Queensland dairy farmer Rodney Teese says he can no longer cope with the state of the dairy industry and will not be producing milk for human consumption.
“We decided last week that enough was enough,” he said. “We can’t keep going backwards financially.
“It’s been eight years since the supermarkets brought in $1 a litre milk and we have been hurting every day since. It killed us.
“We used to milk 160 cows on this farm and produce 1.2 million litres of milk but now we have 105 cows.”
Mr Teese’s operation is located at Beaudesert, about an hour's drive southwest of Brisbane.
The district is traditional dairying, cropping and grazing country but much of it and the adjacent Logan to the east is being developed into a city that will be larger than Canberra over the next two decades.
Like many on the eastern seaboard, Beaudesert dairy farmers have been hit hard this spring and summer by hot and dry conditions.
The district has almost entirely missed out on spring and summer storms which traditionally carry it into the mid to late summer rain from lows.
Just on 60 per cent of Queensland is drought declared despite the far north registering rain in the metres as the monsoon deepens.
Mr Teese, who runs his farm with his father, Greg, said 60 of those cows would be leaving his farm last Friday with more to follow in coming weeks and some headed for the meat works.
“Dad bought this farm 46 years ago and he was willing to stick it out but in the end, I made the decision, and it’s the best decision for the family.
“Farmers are getting screwed over by the processors, processors have been screwed over by the supermarkets and the people in Canberra who think they run this country aren’t doing anything about it.
“I don’t know how they sleep at night. There’s a lot of farmers, not just dairy farmers, they lay in bed at night and they can’t sleep either.”

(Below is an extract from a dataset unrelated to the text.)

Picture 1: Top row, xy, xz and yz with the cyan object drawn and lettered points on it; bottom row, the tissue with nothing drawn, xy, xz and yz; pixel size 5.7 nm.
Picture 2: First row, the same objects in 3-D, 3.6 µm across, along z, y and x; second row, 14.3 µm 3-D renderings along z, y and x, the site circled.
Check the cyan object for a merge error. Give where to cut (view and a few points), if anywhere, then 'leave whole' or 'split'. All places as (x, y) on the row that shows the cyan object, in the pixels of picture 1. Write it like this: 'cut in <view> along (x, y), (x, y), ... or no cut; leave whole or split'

Mr Teese said the price of grain 18 months ago was about $220 per tonne and had since risen to about $480 a tonne.
He said the prolonged drought had just added to the misery, with the expected rainfall during the summer months being a no-show.
“On this farm here we had 1mm of rain for January, which is normally one of the wettest three months of the year," he said.
“By the middle of winter, we could run out of stock water so that was another reason for closing up.
“If you’d have asked me six months ago for a list of farms who might go under, our name would not have been on that list but here we are.”
Mr Teese said he would sell off about 26 hectares of his land to pay off the farm’s debts.
He said his plans for the future included finding a job off-farm but continuing with his breeding and supporting the Beaudesert Show.
“Consumers out there, please support the local dairy industry because we might be the first farm to close in 2019 in the Scenic Rim but we won’t be the last, that’s for sure,” he said.